··· Supplied data ···

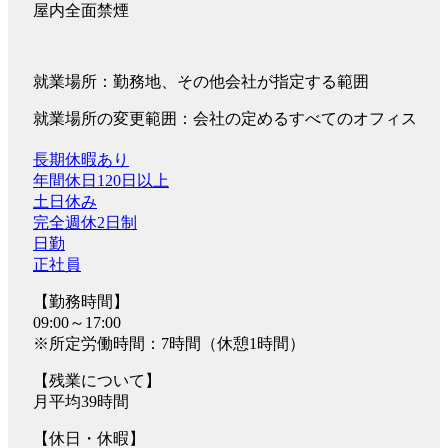
屋内全面禁煙
就業場所：勤務地、その他会社が指定する範囲
就業場所の変更範囲：会社の定めるすべてのオフィス
長期休暇あり
年間休日120日以上
土日休み
完全週休2日制
日勤
正社員
【勤務時間】
09:00～17:00
※所定労働時間：7時間（休憩1時間）
【残業について】
月平均39時間
【休日・休暇】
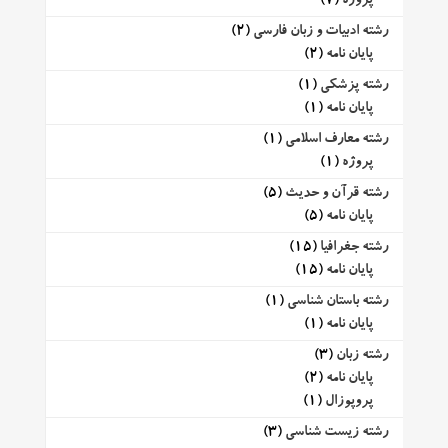
پروژه
(7)
رشته ادبیات و زبان فارسی
(2)
پایان نامه
(2)
رشته پزشکی
(1)
پایان نامه
(1)
رشته معارف اسلامی
(1)
پروژه
(1)
رشته قرآن و حدیث
(5)
پایان نامه
(5)
رشته جغرافیا
(15)
پایان نامه
(15)
رشته باستان شناسی
(1)
پایان نامه
(1)
رشته زبان
(3)
پایان نامه
(2)
پروپوزال
(1)
رشته زیست شناسی
(3)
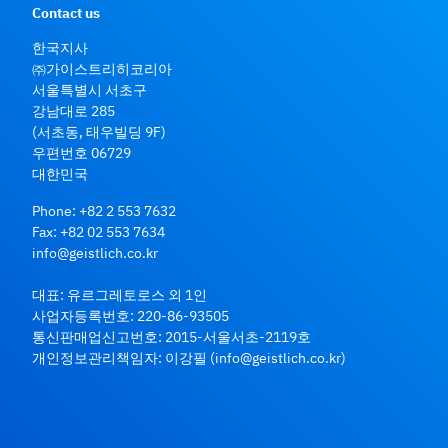
Contact us
한국지사
㈜가이스트리히코리아
서울특별시 서초구
강남대로 285
(서초동, 태우빌딩 9F)
우편번호 06729
대한민국
Phone:
+82 2 553 7632
Fax: +82 02 553 7634
info@geistlich.co.kr
대표: 유르그레토로스 외 1인
사업자등록번호: 220-86-93505
통신판매업신고번호: 2015-서울서초-2119호
개인정보관리책임자: 이강필 (
info@geistlich.co.kr
)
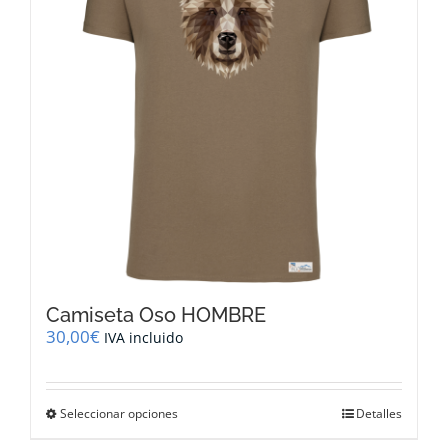
pueden
elegir
en
la
página
de
producto
Camiseta Oso HOMBRE
30,00
€
IVA incluido
Este
Seleccionar opciones
Detalles
producto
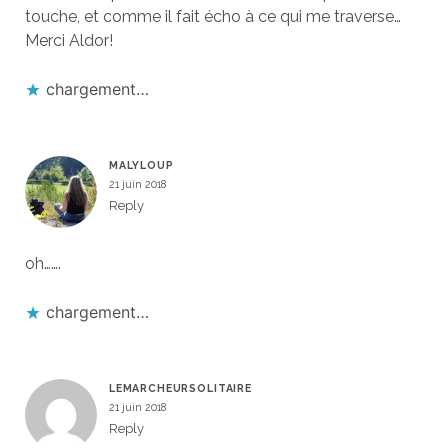
touche, et comme il fait écho à ce qui me traverse…
Merci Aldor!
chargement…
MALYLOUP
21 juin 2018
Reply
oh…….
chargement…
LEMARCHEURSOLITAIRE
21 juin 2018
Reply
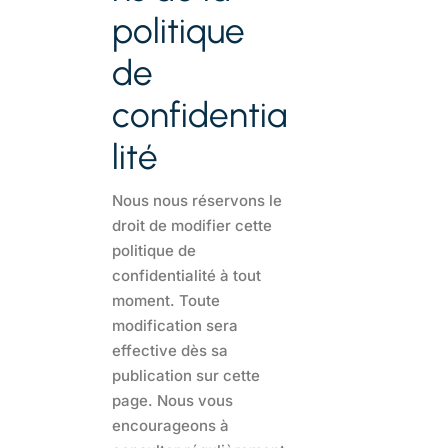
politique
de
confidentia
lité
Nous nous réservons le
droit de modifier cette
politique de
confidentialité à tout
moment. Toute
modification sera
effective dès sa
publication sur cette
page. Nous vous
encourageons à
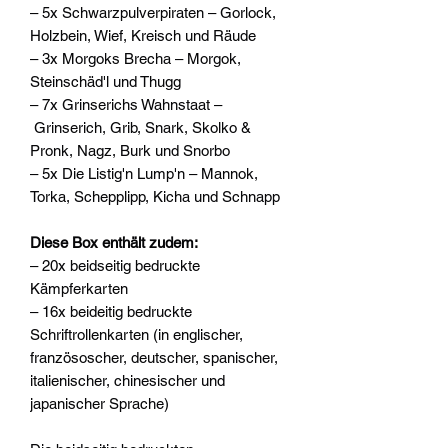
– 5x Schwarzpulverpiraten – Gorlock,
Holzbein, Wief, Kreisch und Räude
– 3x Morgoks Brecha – Morgok,
Steinschäd'l und Thugg
– 7x Grinserichs Wahnstaat –
Grinserich, Grib, Snark, Skolko &
Pronk, Nagz, Burk und Snorbo
– 5x Die Listig'n Lump'n – Mannok,
Torka, Schepplipp, Kicha und Schnapp
Diese Box enthält zudem:
– 20x beidseitig bedruckte
Kämpferkarten
– 16x beideitig bedruckte
Schriftrollenkarten (in englischer,
französoscher, deutscher, spanischer,
italienischer, chinesischer und
japanischer Sprache)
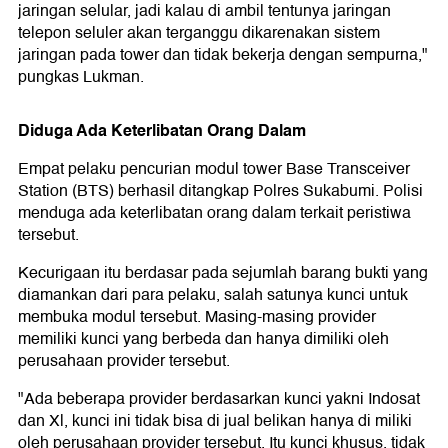
jaringan selular, jadi kalau di ambil tentunya jaringan
telepon seluler akan terganggu dikarenakan sistem
jaringan pada tower dan tidak bekerja dengan sempurna,"
pungkas Lukman.
Diduga Ada Keterlibatan Orang Dalam
Empat pelaku pencurian modul tower Base Transceiver
Station (BTS) berhasil ditangkap Polres Sukabumi. Polisi
menduga ada keterlibatan orang dalam terkait peristiwa
tersebut.
Kecurigaan itu berdasar pada sejumlah barang bukti yang
diamankan dari para pelaku, salah satunya kunci untuk
membuka modul tersebut. Masing-masing provider
memiliki kunci yang berbeda dan hanya dimiliki oleh
perusahaan provider tersebut.
"Ada beberapa provider berdasarkan kunci yakni Indosat
dan Xl, kunci ini tidak bisa di jual belikan hanya di miliki
oleh perusahaan provider tersebut. Itu kunci khusus, tidak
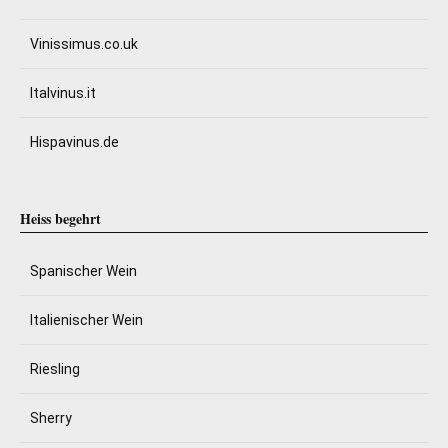
Vinissimus.co.uk
Italvinus.it
Hispavinus.de
Heiss begehrt
Spanischer Wein
Italienischer Wein
Riesling
Sherry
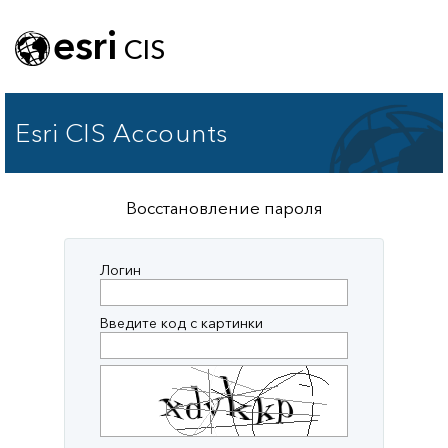
esri
CIS
Esri CIS Accounts
Восстановление пароля
Логин
Введите код с картинки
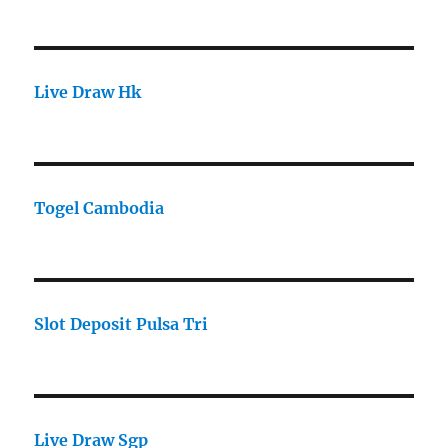
Live Draw Hk
Togel Cambodia
Slot Deposit Pulsa Tri
Live Draw Sgp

···

Problem requirements - Pick out every line above that contains the word "jaringan" and copy it.

Response to this task -
jaringan selular, jadi kalau di ambil tentunya jaringan
jaringan pada tower dan tidak bekerja dengan sempurna,"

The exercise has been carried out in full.